__DATA TO PROCESS__.

--------------------------------

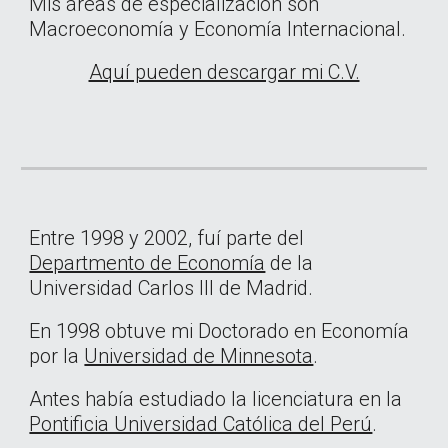
Mis áreas de especialización son
Macroeconomía y Economía Internacional.
Aquí pueden descargar mi C.V.
Entre 1998 y 2002, fuí parte del
Departmento de Economía
de la
Universidad Carlos III de Madrid.
En 1998 obtuve mi Doctorado en Economía
por la
Universidad de Minnesota
.
Antes había estudiado la licenciatura en la
Pontificia Universidad Católica del Perú
.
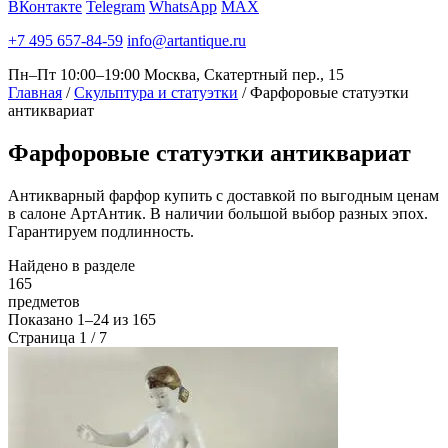
ВКонтакте
Telegram
WhatsApp
MAX
+7 495 657-84-59
info@artantique.ru
Пн–Пт 10:00–19:00
Москва, Скатертный пер., 15
Главная
/
Скульптура и статуэтки
/
Фарфоровые статуэтки
антиквариат
Фарфоровые
статуэтки антиквариат
Антикварный фарфор купить с доставкой по выгодным ценам
в салоне АртАнтик. В наличии большой выбор разных эпох.
Гарантируем подлинность.
Найдено в разделе
165
предметов
Показано
1–24
из
165
Страница 1 / 7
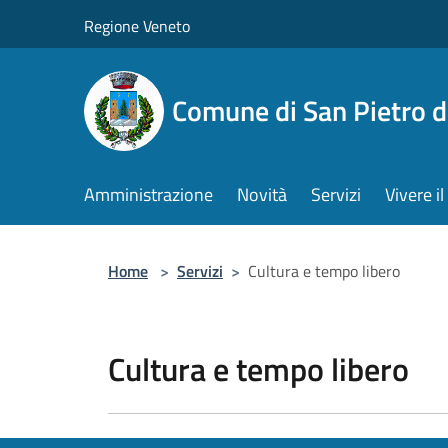
Salta al contenuto principale
Regione Veneto
Comune di San Pietro d
Amministrazione
Novità
Servizi
Vivere 
Home
>
Servizi
>
Cultura e tempo libero
Cultura e tempo libero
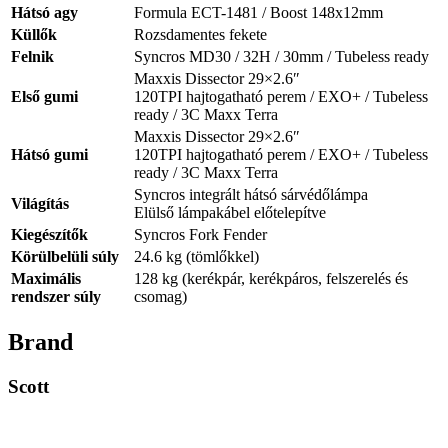
Hátsó agy
Formula ECT-1481 / Boost 148x12mm
Küllők
Rozsdamentes fekete
Felnik
Syncros MD30 / 32H / 30mm / Tubeless ready
Maxxis Dissector 29×2.6″
Első gumi
120TPI hajtogatható perem / EXO+ / Tubeless
ready / 3C Maxx Terra
Maxxis Dissector 29×2.6″
Hátsó gumi
120TPI hajtogatható perem / EXO+ / Tubeless
ready / 3C Maxx Terra
Syncros integrált hátsó sárvédőlámpa
Világítás
Elülső lámpakábel előtelepítve
Kiegészítők
Syncros Fork Fender
Körülbelüli súly
24.6 kg (tömlőkkel)
Maximális
128 kg (kerékpár, kerékpáros, felszerelés és
rendszer súly
csomag)
Brand
Scott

--------------------------------

__THE TASK__. Quote, line for line and verbatim, all the text read from the pages in the data above, and leave the pictures out of your answer.

__SOLVED EXERCISE__.
Mis áreas de especialización son
Macroeconomía y Economía Internacional.
Aquí pueden descargar mi C.V.
Entre 1998 y 2002, fuí parte del
Departmento de Economía
de la
Universidad Carlos III de Madrid.
En 1998 obtuve mi Doctorado en Economía
por la
Universidad de Minnesota
.
Antes había estudiado la licenciatura en la
Pontificia Universidad Católica del Perú
.
ВКонтакте
Telegram
WhatsApp
MAX
+7 495 657-84-59
info@artantique.ru
Пн–Пт 10:00–19:00
Москва, Скатертный пер., 15
Главная
/
Скульптура и статуэтки
/
Фарфоровые статуэтки
антиквариат
Фарфоровые
статуэтки антиквариат
Антикварный фарфор купить с доставкой по выгодным ценам
в салоне АртАнтик. В наличии большой выбор разных эпох.
Гарантируем подлинность.
Найдено в разделе
165
предметов
Показано
1–24
из
165
Страница 1 / 7
Salta al contenuto principale
Regione Veneto
Comune di San Pietro d
Amministrazione
Novità
Servizi
Vivere 
Home
>
Servizi
>
Cultura e tempo libero
Cultura e tempo libero
Hátsó agy
Formula ECT-1481 / Boost 148x12mm
Küllők
Rozsdamentes fekete
Felnik
Syncros MD30 / 32H / 30mm / Tubeless ready
Maxxis Dissector 29×2.6″
Első gumi
120TPI hajtogatható perem / EXO+ / Tubeless
ready / 3C Maxx Terra
Maxxis Dissector 29×2.6″
Hátsó gumi
120TPI hajtogatható perem / EXO+ / Tubeless
ready / 3C Maxx Terra
Syncros integrált hátsó sárvédőlámpa
Világítás
Elülső lámpakábel előtelepítve
Kiegészítők
Syncros Fork Fender
Körülbelüli súly
24.6 kg (tömlőkkel)
Maximális
128 kg (kerékpár, kerékpáros, felszerelés és
rendszer súly
csomag)
Brand
Scott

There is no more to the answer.